== What you have to do ==
Give back the material word for word, every line included.

== Information given ==
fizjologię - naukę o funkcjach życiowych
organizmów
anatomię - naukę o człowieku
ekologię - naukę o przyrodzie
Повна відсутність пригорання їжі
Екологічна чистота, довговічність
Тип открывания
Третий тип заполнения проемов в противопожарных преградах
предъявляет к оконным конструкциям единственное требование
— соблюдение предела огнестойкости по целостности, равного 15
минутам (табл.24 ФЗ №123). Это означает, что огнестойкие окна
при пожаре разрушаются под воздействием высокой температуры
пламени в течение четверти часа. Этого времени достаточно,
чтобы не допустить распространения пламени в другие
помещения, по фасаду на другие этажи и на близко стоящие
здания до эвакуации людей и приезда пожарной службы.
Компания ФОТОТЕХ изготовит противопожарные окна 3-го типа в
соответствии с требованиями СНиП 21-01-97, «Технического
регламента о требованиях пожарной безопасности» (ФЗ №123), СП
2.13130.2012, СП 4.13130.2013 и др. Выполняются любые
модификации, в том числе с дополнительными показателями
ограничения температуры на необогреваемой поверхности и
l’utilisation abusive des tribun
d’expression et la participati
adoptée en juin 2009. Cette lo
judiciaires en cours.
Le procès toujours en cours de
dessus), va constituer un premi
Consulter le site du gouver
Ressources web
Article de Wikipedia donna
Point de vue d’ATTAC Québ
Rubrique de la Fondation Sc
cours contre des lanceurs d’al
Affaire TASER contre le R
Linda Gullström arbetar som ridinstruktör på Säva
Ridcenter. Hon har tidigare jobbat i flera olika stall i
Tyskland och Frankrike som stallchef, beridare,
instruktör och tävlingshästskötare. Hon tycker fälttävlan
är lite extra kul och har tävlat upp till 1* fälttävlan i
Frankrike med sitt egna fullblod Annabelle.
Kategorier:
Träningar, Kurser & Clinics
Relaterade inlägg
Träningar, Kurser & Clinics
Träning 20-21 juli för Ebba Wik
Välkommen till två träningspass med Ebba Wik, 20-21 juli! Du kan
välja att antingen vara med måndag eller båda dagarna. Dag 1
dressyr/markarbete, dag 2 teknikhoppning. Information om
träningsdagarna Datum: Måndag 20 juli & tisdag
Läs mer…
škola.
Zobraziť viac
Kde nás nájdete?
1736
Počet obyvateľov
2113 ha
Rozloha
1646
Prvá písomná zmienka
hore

== Your response ==
fizjologię - naukę o funkcjach życiowych
organizmów
anatomię - naukę o człowieku
ekologię - naukę o przyrodzie
Повна відсутність пригорання їжі
Екологічна чистота, довговічність
Тип открывания
Третий тип заполнения проемов в противопожарных преградах
предъявляет к оконным конструкциям единственное требование
— соблюдение предела огнестойкости по целостности, равного 15
минутам (табл.24 ФЗ №123). Это означает, что огнестойкие окна
при пожаре разрушаются под воздействием высокой температуры
пламени в течение четверти часа. Этого времени достаточно,
чтобы не допустить распространения пламени в другие
помещения, по фасаду на другие этажи и на близко стоящие
здания до эвакуации людей и приезда пожарной службы.
Компания ФОТОТЕХ изготовит противопожарные окна 3-го типа в
соответствии с требованиями СНиП 21-01-97, «Технического
регламента о требованиях пожарной безопасности» (ФЗ №123), СП
2.13130.2012, СП 4.13130.2013 и др. Выполняются любые
модификации, в том числе с дополнительными показателями
ограничения температуры на необогреваемой поверхности и
l’utilisation abusive des tribun
d’expression et la participati
adoptée en juin 2009. Cette lo
judiciaires en cours.
Le procès toujours en cours de
dessus), va constituer un premi
Consulter le site du gouver
Ressources web
Article de Wikipedia donna
Point de vue d’ATTAC Québ
Rubrique de la Fondation Sc
cours contre des lanceurs d’al
Affaire TASER contre le R
Linda Gullström arbetar som ridinstruktör på Säva
Ridcenter. Hon har tidigare jobbat i flera olika stall i
Tyskland och Frankrike som stallchef, beridare,
instruktör och tävlingshästskötare. Hon tycker fälttävlan
är lite extra kul och har tävlat upp till 1* fälttävlan i
Frankrike med sitt egna fullblod Annabelle.
Kategorier:
Träningar, Kurser & Clinics
Relaterade inlägg
Träningar, Kurser & Clinics
Träning 20-21 juli för Ebba Wik
Välkommen till två träningspass med Ebba Wik, 20-21 juli! Du kan
välja att antingen vara med måndag eller båda dagarna. Dag 1
dressyr/markarbete, dag 2 teknikhoppning. Information om
träningsdagarna Datum: Måndag 20 juli & tisdag
Läs mer…
škola.
Zobraziť viac
Kde nás nájdete?
1736
Počet obyvateľov
2113 ha
Rozloha
1646
Prvá písomná zmienka
hore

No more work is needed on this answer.